The multinationals were even taking over the language of fair trade for business purposes, Francis says.
"We hear Kraft saying they have a coffee called Sustainable Development, which seems to have nothing to do with being fair to the growers, and similar things happen with the other major companies."
Francis said there was also debate about whether large companies should be allowed to carry the certified fair trade label for some coffees, as they believed the vast majority of their coffees were not fair trade.
"About 3.7 per cent of Starbucks coffee is fair trade, and you never know if the coffees they make are fair trade. For Nestle it's something like 0.2 per cent.
"In some ways it would be better if they just said they were a business and just wanted to pay as little as possible all the time."
For now, Francis hopes coffee drinkers inform themselves and are prepared to use the power of their pockets to help growers .
"One guy who contacted us from the United States said the biggest problem with many products with third world origins is what he calls a pathological indifference from consumers," he says.
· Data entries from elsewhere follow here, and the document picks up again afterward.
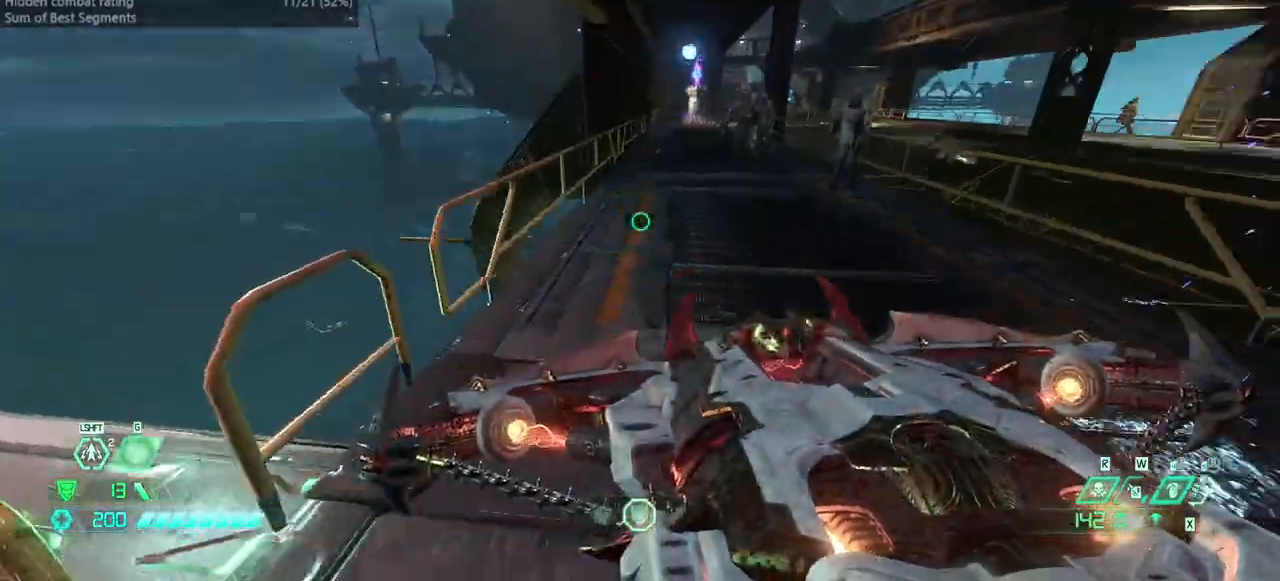
{"keys": ["l"], "mouse": [], "events": [[333, "l", "down"], [433, "r", "up"]]}
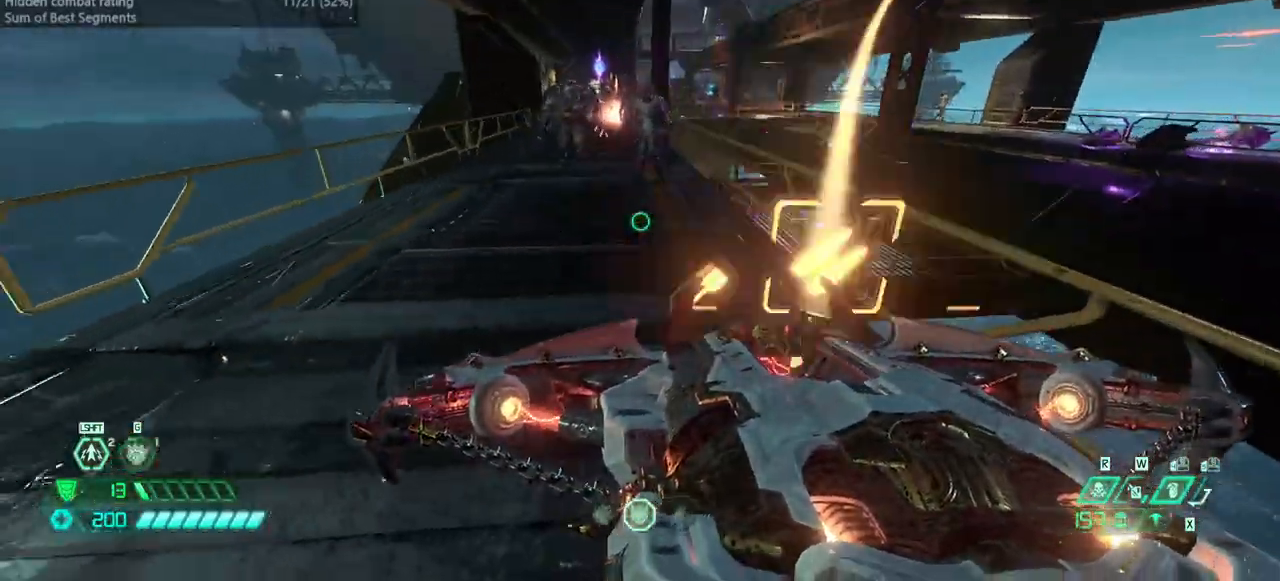
{"keys": ["l"], "mouse": [], "events": [[200, "l", "up"], [300, "r", "down"], [500, "l", "down"], [500, "r", "up"]]}
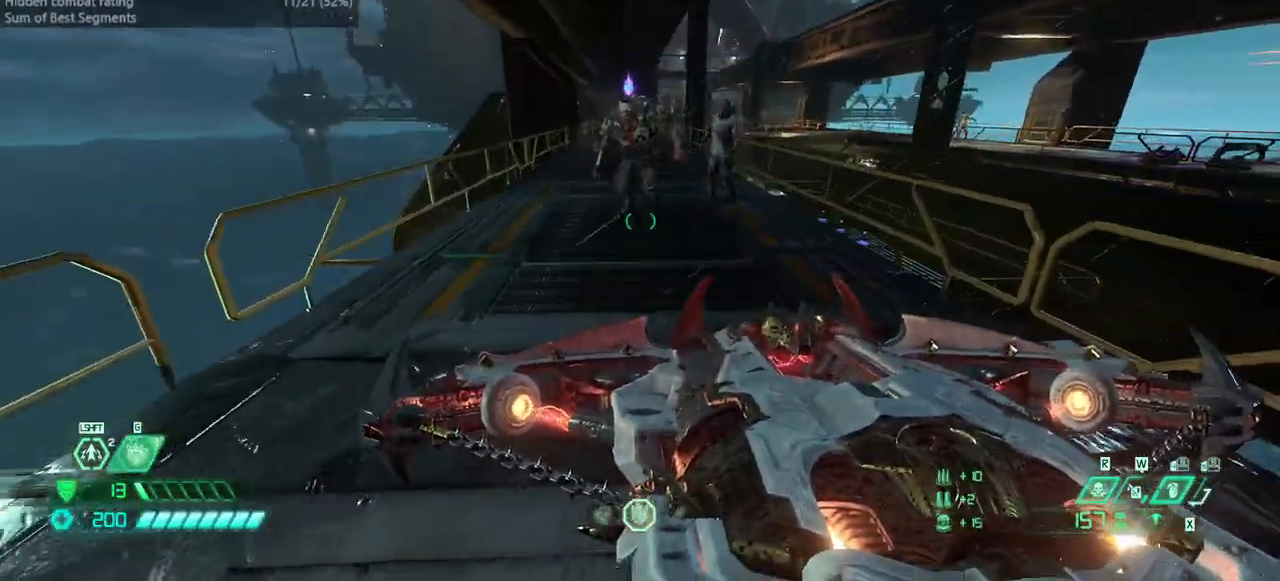
{"keys": ["r"], "mouse": ["left"], "events": [[33, "l", "up"], [200, "ssg", "down"], [233, "ssg", "up"], [333, "fw", "down"], [467, "mouse_left", "down"], [467, "r", "down"], [500, "fw", "up"]]}
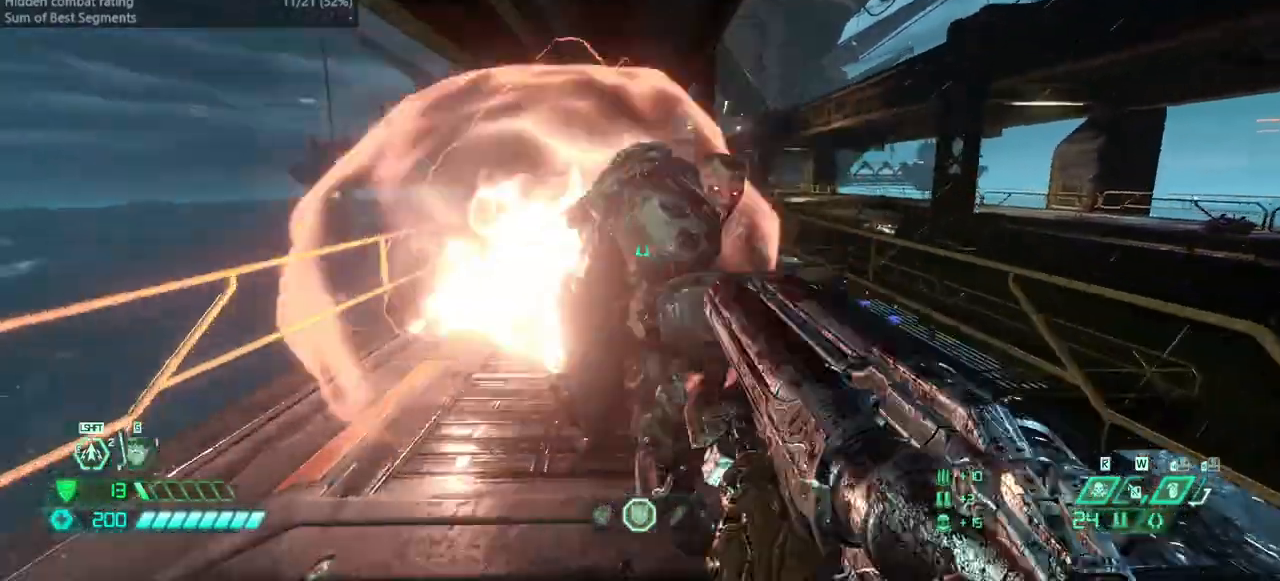
{"keys": ["jump"], "mouse": [], "events": [[67, "mouse_left", "up"], [167, "l", "down"], [167, "r", "up"], [233, "bl", "down"], [333, "bl", "up"], [467, "jump", "down"], [467, "l", "up"]]}
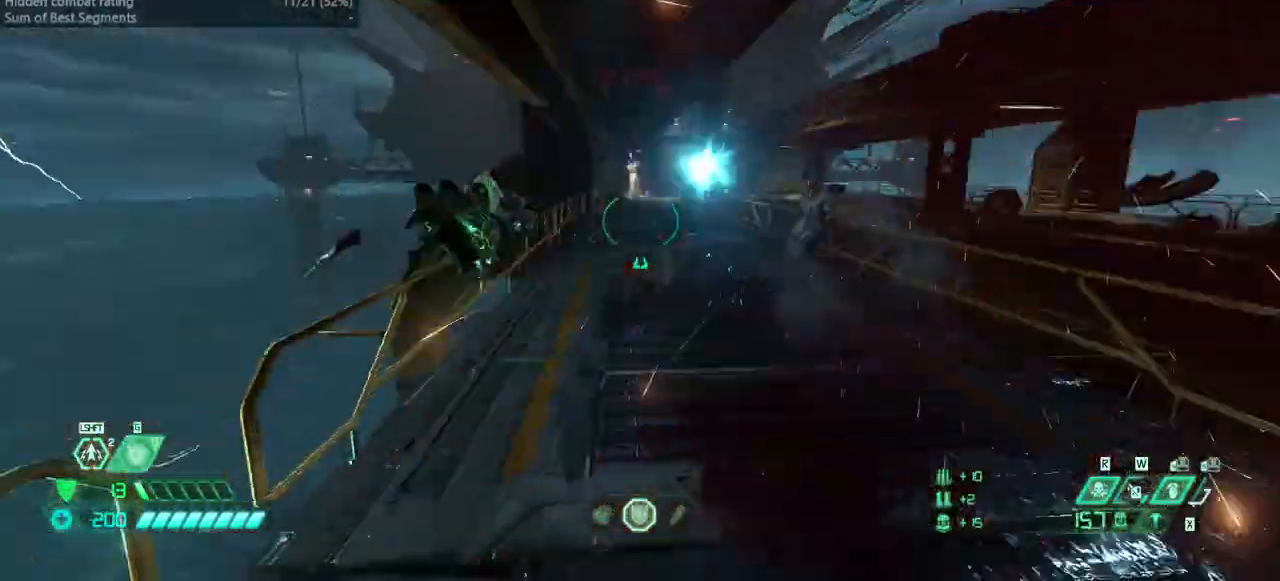
{"keys": ["r"], "mouse": ["right"], "events": [[67, "mouse_right", "down"], [133, "jump", "up"], [167, "r", "down"], [367, "jump", "down"], [500, "jump", "up"]]}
"Our aim is to get as many people to watch this film as possible. Once you've seen it you have the information to make a choice. You can't claim indifference after that."
* Black Gold screens as part of the New Zealand International Film Festival in Auckland on July 18 and 19, in Wellington on July 21 and 22, in Dunedin on July 29 and August 2 and four times in Christchurch from August 5.
Francis will take questions after the screenings in Auckland and Wellington, and also attends panel discussions at Auckland University on July 19 and at the Centre for Global Action in Manners Mall, Wellington on July 21.
* An earlier version of this story incorrectly used the phrase 'free trade' instead of 'fair trade'.